Monday, June 08, 2009

Gay Attack on the Church in California


Rich Maggi writes a précis on the homosexual attack on the Church in California:



In 2006, the San Francisco Board of Supervisors adopted a resolution condemning Catholic moral teaching on homosexuality as hateful, insulting, callous, defamatory, insensitive, ignorant, and absolutely unacceptable. The resolution went so far as to urge the Archbishop and Catholic Charities to defy the teaching of the Church. When the resolution was challenged in federal court as an unconstitutional attack on religion, the judge held that the Catholic Church had committed a “provocation” by publicly opposing homosexual adoptions, and therefore had invited an official condemnation, which was a “responsible” reaction to the “terrible” things the Church says. This decision was appealed to the US Court of Appeals for the Ninth Circuit.


Today, by a 3-0 vote, the Court of Appeals upheld the constitutionality of the resolution “urging Cardinal William Levada, in his capacity as head of the Congregation for the Doctrine of the Faith at the Vatican, to withdraw his discriminatory and defamatory directive that Catholic Charities of the Archdiocese of San Francisco stop placing children in need of adoption with homosexual households.” The Court of Appeals determined that the city did not intend to condemn Catholicism, but rather acted out a secular motive of protecting persons from discrimination.

The reporting article:

S.F.'s blast at Vatican was legal, court says


Thursday, June 4, 2009



(06-03) 15:52 PDT SAN FRANCISCO --



San Francisco didn't cross into constitutionally forbidden territory of government hostility to religion when the Board of Supervisors denounced a Vatican order to Catholic Charities not to place adoptive children with same-sex couples, a federal appeals court ruled Wednesday.



The 2006 resolution condemned the Vatican's "hateful and discriminatory rhetoric" and urged local church officials to defy the order by Cardinal William Levada. The Catholic League for Religious and Civil Rights sued, contending the city was expressing hostility toward Catholicism in violation of the Constitution.

A federal judge threw out the suit, a decision that the Ninth U.S. Circuit Court of Appeals in San Francisco upheld Wednesday. It said the supervisors had acted for a legal secular purpose - to protect gay and lesbian couples from discrimination - and not to express the city's disapproval of Catholicism.

"The board's focus was on same-sex couples, not Catholics," Judge Richard Paez said in the 3-0 ruling. Promoting equal treatment for those couples in adoptions isn't anti-religious, he said, "regardless of whether the Catholic Church may be opposed to it as a religious tenet."

Judge Marsha Berzon, in a separate opinion, said the resolution was close to the constitutional boundary and might have been invalid if it contained binding regulations or was part of a "pervasive public campaign" against the Catholic Church.

The board passed the nonbinding resolution, sponsored by then-Supervisor Tom Ammiano, in March 2006, days after Levada, former archbishop of the San Francisco Archdiocese, issued his decree as leader of the church's Congregation for the Doctrine of the Faith.

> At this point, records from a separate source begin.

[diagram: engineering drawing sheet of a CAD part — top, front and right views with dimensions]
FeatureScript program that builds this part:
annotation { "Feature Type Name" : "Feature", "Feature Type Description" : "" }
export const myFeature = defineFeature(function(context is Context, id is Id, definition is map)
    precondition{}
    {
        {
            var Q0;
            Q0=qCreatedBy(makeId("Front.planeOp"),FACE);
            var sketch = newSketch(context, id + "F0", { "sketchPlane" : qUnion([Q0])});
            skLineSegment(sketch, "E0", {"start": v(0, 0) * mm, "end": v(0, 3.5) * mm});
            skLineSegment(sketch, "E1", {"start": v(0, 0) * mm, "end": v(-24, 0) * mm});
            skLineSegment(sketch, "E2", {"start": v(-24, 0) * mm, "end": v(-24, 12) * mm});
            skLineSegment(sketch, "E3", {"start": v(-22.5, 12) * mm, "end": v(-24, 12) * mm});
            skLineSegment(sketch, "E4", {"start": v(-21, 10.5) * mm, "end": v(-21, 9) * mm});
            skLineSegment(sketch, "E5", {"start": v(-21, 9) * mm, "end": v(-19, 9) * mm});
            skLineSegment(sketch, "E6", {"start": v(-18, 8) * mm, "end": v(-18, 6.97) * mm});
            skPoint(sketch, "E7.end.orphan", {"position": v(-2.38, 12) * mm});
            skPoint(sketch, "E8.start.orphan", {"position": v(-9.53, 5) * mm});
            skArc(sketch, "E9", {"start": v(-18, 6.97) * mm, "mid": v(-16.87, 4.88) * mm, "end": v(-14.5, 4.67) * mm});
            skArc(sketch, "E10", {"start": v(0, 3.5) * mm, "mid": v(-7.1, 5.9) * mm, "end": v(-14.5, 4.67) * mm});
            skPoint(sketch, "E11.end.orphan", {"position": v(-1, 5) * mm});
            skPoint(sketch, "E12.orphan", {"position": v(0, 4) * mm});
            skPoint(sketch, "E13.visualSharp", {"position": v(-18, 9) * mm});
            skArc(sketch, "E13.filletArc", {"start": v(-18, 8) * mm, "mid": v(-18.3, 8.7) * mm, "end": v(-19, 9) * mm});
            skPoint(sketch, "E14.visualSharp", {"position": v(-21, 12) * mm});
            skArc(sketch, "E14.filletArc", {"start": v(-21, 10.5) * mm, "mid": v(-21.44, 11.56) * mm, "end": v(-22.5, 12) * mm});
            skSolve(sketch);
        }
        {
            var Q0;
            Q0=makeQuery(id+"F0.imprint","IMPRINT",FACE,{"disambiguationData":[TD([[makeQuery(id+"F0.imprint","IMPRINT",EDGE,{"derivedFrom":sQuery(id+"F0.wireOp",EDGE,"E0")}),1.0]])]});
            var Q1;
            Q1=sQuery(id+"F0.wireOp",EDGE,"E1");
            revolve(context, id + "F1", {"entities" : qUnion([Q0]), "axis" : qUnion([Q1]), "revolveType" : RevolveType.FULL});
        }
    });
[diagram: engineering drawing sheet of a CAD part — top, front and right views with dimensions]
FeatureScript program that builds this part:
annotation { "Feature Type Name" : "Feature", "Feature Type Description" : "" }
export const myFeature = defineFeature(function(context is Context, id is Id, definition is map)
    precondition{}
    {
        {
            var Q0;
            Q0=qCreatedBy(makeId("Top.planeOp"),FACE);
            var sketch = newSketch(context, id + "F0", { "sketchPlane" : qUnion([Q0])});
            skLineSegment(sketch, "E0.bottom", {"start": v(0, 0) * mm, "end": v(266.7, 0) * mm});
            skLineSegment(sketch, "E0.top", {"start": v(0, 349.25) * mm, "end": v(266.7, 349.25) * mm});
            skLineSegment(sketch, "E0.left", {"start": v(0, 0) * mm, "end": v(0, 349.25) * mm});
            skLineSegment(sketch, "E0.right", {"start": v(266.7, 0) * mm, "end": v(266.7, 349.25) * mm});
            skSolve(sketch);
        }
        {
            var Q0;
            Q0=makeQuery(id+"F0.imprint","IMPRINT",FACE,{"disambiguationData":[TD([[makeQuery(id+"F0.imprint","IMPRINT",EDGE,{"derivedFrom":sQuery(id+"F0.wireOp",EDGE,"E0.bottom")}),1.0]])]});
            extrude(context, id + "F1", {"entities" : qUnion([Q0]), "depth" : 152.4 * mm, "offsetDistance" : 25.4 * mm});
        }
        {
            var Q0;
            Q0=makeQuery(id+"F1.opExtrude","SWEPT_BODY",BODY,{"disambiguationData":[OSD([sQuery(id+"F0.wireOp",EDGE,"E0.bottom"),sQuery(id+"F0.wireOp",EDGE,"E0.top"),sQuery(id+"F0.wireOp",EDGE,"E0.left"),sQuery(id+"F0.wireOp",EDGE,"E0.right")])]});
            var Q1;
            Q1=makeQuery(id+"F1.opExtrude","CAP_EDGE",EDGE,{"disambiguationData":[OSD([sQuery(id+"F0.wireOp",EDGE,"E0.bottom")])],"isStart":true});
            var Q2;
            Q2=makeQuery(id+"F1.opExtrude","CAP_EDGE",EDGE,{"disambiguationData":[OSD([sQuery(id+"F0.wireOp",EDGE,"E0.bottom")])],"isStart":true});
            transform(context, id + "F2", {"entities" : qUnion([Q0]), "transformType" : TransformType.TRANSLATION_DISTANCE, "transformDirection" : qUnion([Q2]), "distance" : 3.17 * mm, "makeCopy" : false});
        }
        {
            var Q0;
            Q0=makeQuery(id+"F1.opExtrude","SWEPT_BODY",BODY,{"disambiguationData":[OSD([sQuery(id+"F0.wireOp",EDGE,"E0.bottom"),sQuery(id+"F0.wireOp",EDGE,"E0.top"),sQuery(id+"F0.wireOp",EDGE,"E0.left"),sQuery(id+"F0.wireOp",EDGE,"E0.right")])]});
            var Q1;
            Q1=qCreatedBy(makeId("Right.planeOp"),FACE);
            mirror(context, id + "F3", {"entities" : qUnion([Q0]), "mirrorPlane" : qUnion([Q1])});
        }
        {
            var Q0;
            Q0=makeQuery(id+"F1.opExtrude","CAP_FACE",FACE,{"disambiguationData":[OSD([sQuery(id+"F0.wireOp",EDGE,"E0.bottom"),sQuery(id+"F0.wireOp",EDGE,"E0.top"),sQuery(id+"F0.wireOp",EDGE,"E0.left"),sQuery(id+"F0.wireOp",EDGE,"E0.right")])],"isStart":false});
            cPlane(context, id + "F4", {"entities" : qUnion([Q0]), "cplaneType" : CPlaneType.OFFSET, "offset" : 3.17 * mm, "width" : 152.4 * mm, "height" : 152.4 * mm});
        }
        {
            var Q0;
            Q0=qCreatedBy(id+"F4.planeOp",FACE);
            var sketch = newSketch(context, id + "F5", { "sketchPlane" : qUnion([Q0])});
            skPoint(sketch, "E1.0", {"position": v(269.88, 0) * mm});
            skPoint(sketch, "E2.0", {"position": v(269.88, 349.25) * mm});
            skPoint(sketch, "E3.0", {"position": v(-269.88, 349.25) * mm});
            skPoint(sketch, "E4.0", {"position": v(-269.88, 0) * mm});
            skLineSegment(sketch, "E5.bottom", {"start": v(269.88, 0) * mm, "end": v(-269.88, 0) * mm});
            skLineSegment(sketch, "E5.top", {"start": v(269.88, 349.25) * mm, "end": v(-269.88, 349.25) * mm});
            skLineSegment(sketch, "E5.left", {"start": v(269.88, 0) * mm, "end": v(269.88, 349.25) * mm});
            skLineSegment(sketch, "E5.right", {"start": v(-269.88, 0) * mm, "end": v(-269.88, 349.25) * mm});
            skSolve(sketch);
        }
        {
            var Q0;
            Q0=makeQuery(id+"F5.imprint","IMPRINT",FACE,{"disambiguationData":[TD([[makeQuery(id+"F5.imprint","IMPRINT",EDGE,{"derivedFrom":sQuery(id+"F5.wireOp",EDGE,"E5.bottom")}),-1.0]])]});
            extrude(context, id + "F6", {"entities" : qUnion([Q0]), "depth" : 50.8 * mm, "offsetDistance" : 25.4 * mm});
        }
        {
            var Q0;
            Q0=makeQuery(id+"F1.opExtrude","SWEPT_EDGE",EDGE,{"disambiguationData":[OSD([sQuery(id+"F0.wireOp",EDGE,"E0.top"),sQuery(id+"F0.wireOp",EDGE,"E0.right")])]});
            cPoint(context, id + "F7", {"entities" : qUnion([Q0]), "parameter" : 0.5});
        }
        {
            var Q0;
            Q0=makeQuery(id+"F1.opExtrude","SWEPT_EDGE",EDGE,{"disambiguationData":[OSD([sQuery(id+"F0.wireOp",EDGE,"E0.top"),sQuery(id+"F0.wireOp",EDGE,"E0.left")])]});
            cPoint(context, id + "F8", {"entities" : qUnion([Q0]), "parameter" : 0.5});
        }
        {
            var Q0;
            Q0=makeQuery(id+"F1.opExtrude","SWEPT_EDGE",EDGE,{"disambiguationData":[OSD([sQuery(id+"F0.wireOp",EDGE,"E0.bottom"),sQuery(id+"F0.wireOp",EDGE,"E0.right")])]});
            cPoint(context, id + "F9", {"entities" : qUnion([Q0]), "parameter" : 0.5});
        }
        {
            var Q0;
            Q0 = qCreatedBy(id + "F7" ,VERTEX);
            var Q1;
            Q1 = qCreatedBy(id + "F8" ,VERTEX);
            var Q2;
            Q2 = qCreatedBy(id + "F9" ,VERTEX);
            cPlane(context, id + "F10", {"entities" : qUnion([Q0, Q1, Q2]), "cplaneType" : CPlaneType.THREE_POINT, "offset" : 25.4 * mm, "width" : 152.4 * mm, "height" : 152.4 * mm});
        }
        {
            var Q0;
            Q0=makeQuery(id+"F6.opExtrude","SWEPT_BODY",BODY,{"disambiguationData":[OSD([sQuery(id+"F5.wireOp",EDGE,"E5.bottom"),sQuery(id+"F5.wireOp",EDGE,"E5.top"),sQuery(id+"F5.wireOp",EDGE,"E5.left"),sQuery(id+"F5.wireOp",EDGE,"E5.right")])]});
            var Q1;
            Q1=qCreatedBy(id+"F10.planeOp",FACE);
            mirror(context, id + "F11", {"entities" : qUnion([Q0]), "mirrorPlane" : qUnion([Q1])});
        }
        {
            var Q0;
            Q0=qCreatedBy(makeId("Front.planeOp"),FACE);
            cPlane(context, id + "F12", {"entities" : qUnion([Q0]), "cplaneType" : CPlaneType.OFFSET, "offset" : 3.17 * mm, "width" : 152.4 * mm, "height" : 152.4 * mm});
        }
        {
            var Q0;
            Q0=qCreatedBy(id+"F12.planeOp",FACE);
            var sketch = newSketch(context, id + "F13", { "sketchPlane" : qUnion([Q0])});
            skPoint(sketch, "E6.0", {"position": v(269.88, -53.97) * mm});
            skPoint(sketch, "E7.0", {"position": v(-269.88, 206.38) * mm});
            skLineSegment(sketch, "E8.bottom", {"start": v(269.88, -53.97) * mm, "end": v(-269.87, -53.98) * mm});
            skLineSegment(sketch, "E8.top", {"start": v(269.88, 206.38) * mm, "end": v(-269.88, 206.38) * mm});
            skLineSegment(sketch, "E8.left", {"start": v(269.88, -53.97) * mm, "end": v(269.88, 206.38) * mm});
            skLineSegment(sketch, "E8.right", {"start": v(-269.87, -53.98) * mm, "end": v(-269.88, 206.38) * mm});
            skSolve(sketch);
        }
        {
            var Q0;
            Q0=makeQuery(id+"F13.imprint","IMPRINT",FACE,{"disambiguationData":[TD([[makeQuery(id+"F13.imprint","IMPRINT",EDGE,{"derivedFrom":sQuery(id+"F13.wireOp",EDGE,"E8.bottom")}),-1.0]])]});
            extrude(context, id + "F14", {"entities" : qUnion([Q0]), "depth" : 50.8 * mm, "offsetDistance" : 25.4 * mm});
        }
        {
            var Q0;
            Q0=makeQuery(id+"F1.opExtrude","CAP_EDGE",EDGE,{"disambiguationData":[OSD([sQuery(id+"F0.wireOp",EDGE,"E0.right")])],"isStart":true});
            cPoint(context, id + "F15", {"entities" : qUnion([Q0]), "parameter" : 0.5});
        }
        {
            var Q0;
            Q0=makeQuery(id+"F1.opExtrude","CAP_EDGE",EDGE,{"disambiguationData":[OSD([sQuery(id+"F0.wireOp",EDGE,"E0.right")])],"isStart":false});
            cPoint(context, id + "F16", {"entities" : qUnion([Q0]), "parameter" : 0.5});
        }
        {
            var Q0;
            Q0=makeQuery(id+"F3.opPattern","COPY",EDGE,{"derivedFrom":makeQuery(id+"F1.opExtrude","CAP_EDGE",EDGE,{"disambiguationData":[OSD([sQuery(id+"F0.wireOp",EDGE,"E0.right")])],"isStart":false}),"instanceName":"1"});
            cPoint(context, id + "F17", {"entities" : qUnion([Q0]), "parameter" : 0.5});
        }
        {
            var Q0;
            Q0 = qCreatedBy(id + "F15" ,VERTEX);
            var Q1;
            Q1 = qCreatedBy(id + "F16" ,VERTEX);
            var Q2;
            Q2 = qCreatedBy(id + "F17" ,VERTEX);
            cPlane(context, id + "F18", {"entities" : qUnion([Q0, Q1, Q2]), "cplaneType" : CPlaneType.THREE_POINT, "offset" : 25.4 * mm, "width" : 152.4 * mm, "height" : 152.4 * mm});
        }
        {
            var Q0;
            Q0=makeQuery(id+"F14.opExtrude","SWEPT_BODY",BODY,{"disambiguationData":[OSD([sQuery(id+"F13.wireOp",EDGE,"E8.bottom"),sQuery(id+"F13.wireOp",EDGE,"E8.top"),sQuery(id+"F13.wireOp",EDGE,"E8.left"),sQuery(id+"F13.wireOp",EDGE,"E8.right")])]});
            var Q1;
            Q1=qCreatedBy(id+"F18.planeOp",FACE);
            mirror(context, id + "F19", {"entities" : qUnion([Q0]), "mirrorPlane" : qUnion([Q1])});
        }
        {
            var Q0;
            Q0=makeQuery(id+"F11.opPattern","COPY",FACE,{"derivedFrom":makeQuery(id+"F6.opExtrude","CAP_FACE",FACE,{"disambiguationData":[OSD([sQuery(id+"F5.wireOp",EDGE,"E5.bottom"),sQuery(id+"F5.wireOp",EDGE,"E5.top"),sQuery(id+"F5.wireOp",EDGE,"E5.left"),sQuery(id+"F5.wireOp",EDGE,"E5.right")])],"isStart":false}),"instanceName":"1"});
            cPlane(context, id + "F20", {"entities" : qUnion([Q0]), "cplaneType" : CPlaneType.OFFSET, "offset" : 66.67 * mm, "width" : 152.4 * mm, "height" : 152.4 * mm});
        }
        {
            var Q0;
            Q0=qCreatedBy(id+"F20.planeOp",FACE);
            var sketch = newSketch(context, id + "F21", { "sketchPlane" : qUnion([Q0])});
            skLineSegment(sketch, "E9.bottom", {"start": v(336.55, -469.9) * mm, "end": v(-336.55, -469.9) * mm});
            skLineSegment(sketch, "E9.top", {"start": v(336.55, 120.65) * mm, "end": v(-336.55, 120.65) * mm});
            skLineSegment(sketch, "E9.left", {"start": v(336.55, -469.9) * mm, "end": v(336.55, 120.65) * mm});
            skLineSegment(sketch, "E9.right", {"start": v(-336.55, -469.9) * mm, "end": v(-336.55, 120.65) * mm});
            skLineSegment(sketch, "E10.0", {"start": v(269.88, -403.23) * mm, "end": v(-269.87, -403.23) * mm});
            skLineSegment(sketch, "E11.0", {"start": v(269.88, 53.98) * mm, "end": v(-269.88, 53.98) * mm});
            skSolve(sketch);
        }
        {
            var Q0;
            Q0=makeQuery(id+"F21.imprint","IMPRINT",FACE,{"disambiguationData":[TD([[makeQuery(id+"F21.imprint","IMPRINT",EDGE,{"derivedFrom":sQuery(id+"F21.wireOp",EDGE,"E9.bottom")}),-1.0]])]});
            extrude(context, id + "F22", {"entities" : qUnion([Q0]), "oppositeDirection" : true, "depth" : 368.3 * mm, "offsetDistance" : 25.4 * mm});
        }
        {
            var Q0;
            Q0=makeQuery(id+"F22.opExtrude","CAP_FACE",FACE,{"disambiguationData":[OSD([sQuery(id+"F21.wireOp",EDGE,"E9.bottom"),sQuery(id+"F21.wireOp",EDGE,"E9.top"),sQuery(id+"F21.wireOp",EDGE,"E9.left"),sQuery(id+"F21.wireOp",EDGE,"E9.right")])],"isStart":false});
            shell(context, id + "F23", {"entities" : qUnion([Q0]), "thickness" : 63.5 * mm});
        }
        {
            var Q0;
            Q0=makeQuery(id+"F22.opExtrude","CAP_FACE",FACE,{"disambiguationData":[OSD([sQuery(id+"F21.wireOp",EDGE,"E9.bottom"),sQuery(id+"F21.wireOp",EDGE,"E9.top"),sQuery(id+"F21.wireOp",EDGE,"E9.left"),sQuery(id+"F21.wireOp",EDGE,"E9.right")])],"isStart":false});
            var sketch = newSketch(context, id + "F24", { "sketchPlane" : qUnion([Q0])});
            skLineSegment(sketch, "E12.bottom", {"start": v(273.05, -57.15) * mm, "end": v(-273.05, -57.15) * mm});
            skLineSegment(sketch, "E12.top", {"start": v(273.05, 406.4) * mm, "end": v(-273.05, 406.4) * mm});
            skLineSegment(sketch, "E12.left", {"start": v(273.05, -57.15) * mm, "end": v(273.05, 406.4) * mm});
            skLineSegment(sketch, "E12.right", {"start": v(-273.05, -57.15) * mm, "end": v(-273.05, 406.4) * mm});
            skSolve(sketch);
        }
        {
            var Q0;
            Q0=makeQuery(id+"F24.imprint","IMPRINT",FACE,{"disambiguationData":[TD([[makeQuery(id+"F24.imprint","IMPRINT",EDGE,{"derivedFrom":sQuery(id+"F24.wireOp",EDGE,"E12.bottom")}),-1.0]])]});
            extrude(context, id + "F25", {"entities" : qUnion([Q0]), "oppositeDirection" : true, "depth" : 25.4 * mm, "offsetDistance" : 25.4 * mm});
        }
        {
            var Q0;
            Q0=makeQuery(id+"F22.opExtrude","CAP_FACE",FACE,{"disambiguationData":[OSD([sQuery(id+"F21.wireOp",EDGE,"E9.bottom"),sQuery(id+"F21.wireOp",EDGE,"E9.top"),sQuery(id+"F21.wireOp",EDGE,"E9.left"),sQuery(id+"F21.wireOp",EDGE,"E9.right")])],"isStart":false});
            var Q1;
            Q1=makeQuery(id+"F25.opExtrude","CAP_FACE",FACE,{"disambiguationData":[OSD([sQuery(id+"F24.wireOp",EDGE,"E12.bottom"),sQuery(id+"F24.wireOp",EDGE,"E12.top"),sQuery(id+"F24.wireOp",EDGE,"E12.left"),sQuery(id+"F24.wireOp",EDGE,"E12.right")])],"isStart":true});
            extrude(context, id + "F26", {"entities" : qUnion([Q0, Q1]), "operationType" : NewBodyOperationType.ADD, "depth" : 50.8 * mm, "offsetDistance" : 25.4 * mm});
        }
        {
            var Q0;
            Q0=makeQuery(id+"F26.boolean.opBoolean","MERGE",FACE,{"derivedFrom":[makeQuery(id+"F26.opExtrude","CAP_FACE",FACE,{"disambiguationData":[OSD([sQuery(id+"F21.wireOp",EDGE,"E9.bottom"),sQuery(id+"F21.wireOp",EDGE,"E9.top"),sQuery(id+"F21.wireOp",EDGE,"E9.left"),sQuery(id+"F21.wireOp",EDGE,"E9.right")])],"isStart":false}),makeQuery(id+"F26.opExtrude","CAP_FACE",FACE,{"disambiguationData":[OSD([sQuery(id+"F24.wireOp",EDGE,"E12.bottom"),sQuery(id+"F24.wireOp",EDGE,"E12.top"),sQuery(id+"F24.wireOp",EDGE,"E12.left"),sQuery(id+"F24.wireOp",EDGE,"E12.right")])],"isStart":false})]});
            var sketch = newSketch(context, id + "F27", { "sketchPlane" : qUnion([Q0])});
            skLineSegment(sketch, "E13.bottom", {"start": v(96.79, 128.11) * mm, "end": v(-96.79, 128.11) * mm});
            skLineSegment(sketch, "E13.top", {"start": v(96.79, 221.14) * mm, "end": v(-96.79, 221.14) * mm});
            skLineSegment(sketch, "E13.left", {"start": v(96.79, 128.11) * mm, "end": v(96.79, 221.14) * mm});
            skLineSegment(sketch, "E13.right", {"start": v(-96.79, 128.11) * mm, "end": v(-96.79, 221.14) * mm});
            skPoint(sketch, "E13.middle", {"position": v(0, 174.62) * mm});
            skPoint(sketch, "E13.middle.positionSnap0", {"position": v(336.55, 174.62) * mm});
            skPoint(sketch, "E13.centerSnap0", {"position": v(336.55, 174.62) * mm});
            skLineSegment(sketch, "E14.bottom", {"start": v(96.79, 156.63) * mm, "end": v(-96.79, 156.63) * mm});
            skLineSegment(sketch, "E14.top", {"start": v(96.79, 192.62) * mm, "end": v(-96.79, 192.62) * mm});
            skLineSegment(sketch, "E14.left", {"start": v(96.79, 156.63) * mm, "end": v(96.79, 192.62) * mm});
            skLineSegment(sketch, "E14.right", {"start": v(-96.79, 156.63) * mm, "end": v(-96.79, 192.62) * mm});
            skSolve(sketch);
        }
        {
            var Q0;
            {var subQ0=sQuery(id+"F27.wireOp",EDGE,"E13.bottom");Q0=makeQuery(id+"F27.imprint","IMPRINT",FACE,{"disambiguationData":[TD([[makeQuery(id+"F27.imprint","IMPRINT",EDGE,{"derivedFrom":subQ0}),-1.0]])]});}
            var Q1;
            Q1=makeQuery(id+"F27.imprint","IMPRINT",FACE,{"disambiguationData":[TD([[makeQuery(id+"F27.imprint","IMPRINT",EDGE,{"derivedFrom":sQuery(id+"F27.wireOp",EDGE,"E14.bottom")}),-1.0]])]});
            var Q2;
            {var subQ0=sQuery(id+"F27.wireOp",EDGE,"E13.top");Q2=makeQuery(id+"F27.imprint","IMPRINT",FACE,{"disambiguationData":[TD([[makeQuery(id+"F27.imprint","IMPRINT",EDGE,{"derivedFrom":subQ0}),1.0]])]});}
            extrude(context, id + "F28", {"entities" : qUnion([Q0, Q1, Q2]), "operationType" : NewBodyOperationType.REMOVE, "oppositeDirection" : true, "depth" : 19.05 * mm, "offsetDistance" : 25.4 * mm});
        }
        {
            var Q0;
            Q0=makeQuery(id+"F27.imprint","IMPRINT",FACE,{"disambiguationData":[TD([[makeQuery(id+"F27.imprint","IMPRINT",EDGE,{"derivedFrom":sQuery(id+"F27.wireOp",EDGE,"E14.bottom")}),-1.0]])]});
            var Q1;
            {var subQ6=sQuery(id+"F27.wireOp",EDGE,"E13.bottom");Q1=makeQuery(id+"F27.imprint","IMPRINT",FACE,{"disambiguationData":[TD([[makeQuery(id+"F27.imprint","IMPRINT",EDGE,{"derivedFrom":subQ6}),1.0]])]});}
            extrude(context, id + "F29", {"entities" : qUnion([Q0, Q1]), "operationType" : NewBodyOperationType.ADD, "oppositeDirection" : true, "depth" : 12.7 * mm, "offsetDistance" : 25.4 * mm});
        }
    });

Levada said Catholic agencies "should not place children for adoption in homosexual households." Quoting a statement by the Vatican office, he said allowing children to be adopted by same-sex couples "would actually mean doing violence to these children."

Ammiano's resolution called the decree "an insult to San Francisco." The supervisors urged Levada to withdraw his order and called on his successor as archbishop, George Niederauer, and the local Catholic Charities to disregard it.

In response, Catholic Charities of San Francisco stopped placing children for adoption, the same step it has taken in Massachusetts and other areas with similar nondiscrimination policies, said Brian Rooney, a lawyer at the Thomas More Law Center, which sued San Francisco on behalf of the Catholic League.

Rooney said the league would appeal Wednesday's ruling.

The supervisors' resolution would have led the public to believe that "the government is disfavoring of Catholicism," he said.

But Deputy City Attorney Vince Chhabria said the lawsuit sought to insulate the Vatican from criticism by government bodies.

"Religious groups are not entitled to preferential treatment in public debate," Chhabria said.